The absurd play with obvious signs of aggressive obscurantism called the “Victory Day” of May 9, 2019, was initiated by the Russian Kremlin and Co. and then spread to some former Soviet republics, including Armenia.
The initiators of obscurantism have previously voiced the slogan “we can repeat 1941-1945,” whose doubtfulness gives some food for thought.
The citizens of the USSR have been convinced that the events that had begun in 1941, later called the Great Patriotic War, occurred as a result of the aggression of fascist Germany against the USSR which would ultimately end in 1945 with a victory over fascism.
Now, as you know, no one is attacking Russia. What, then, is the Kremlin going to repeat? Maybe the aggression, which at that time the leadership of the USSR, in particular, the main obscurantist Stalin, managed to conceal, incriminating the no less aggressive Germany? Maybe this is what the slogan means?

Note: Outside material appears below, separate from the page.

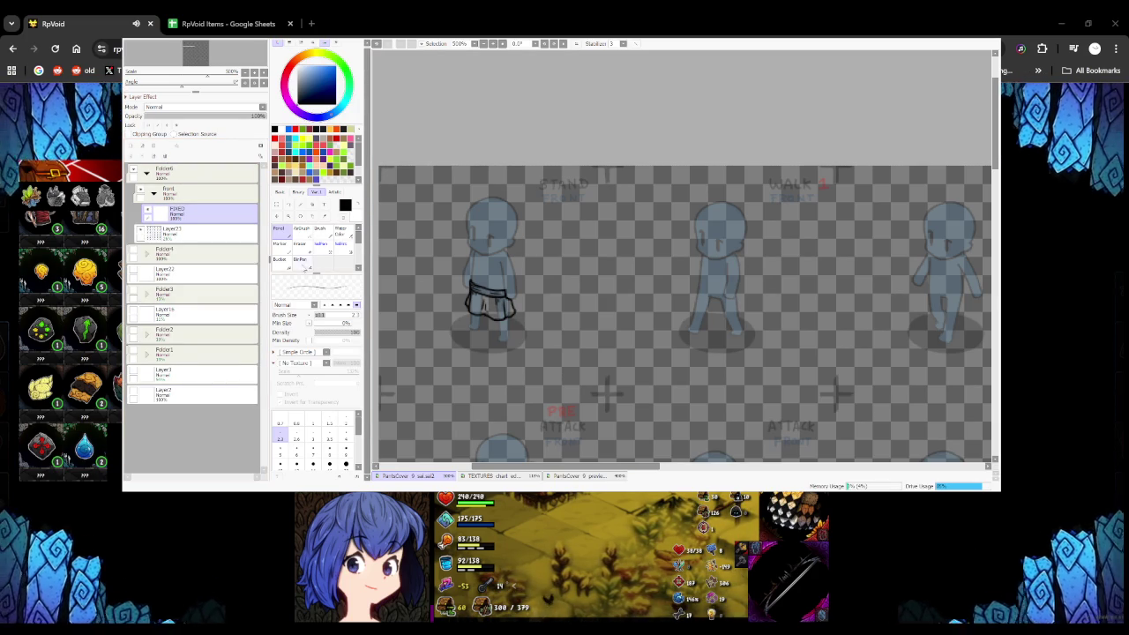
pyautogui.press('g')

In any case, the slogan “we can repeat 1941-1945” is inherently suspicious and leads to groundless, vague, and further justified suspicions.
The fact that such festivities of obscurantism, with similar slogans and portraits of Stalin, the main obscurantist of all times and peoples, are carried out in Russia isn’t particularly surprising. The Kremlin does not really hide its aggressive rhetoric and even boasts the notorious 08/08/08, the seizure of the Crimea, and the initiation of the April War in Artsakh in 2016.
And this is only in our region, not including Syria, Venezuela, and many other places where Russia, with its aggressive policies and rhetoric, is literally a plug in all the holes.
Georgia’s attitude towards Stalin is also not particularly surprising. He was a native of Georgia, after all. Especially given the fact that Stalin territorially expanded Georgia, sometimes at the expense of Armenia. It turned to be a sort of a mini-empire within the USSR.
In Tbilisi, as we know, the participants of the march who dared to compare Stalin with Hitler and fascism with communism were detained. On the other hand, along with Stalin, the NATO symbolism has also received a little “beating”, which, again, gives some food for thought.
But the presence of Stalin’s portraits in Yerevan is surprising, suspicious, yet puts everything in its place. Judge yourself – the portrait of Stalin is exhibited along with the portraits of many heroes of Armenia who have been repressed and destroyed by the obscurantist Stalin and the communist system.
The St. George Ribbon also found a wide usage and distribution in this procession. A symbol which, to put it mildly, not everyone is related to – for example, Robert Abadjyan, Hero of Armenia and Artsakh who fell during the four-day April war unleashed by Azerbaijan under the patronage of Russia. Not to mention all the others (see the photo below).
All in all, the Ribbon of Saint George has nothing to do with Armenia.
All this, unfortunately, proves the sad fact that the current government of Armenia, as well as the previous one, in fact turned out to be a banal Bolshevik appendage of the de facto Stalinist, communist, and thus criminal Kremlin. And the so-called revolution is merely a legalized, growing redistribution of property.